Keypoint coordinate data ->
^^^^^^^^
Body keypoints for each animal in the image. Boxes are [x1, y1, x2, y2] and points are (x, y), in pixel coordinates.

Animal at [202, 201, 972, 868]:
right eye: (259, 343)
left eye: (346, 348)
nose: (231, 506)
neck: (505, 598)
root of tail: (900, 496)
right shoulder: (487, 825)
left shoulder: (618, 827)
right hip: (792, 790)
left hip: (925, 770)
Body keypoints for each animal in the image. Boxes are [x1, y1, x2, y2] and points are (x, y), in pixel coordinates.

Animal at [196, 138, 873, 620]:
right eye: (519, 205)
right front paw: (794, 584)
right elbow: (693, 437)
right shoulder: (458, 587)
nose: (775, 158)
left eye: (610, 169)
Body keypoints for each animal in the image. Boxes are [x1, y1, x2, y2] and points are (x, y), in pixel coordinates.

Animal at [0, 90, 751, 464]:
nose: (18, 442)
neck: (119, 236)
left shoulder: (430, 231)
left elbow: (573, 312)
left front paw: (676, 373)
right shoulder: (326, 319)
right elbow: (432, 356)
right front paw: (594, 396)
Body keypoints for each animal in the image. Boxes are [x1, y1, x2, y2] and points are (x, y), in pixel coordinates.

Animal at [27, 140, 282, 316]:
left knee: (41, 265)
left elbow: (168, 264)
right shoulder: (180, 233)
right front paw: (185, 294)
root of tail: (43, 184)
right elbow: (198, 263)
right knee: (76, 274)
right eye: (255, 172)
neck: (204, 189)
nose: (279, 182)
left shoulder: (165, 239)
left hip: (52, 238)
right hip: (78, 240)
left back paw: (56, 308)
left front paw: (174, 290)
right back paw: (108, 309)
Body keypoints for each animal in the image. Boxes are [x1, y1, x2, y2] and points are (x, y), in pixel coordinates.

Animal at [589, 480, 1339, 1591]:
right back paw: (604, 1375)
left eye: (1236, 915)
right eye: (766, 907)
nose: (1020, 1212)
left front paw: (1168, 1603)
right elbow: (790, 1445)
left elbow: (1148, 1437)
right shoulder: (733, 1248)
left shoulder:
^^^^^^^^
Work task -> The lines to copy are those above that contain "front".

Answer section ->
right front paw: (794, 584)
left front paw: (676, 373)
right front paw: (594, 396)
right front paw: (185, 294)
left front paw: (174, 290)
left front paw: (1168, 1603)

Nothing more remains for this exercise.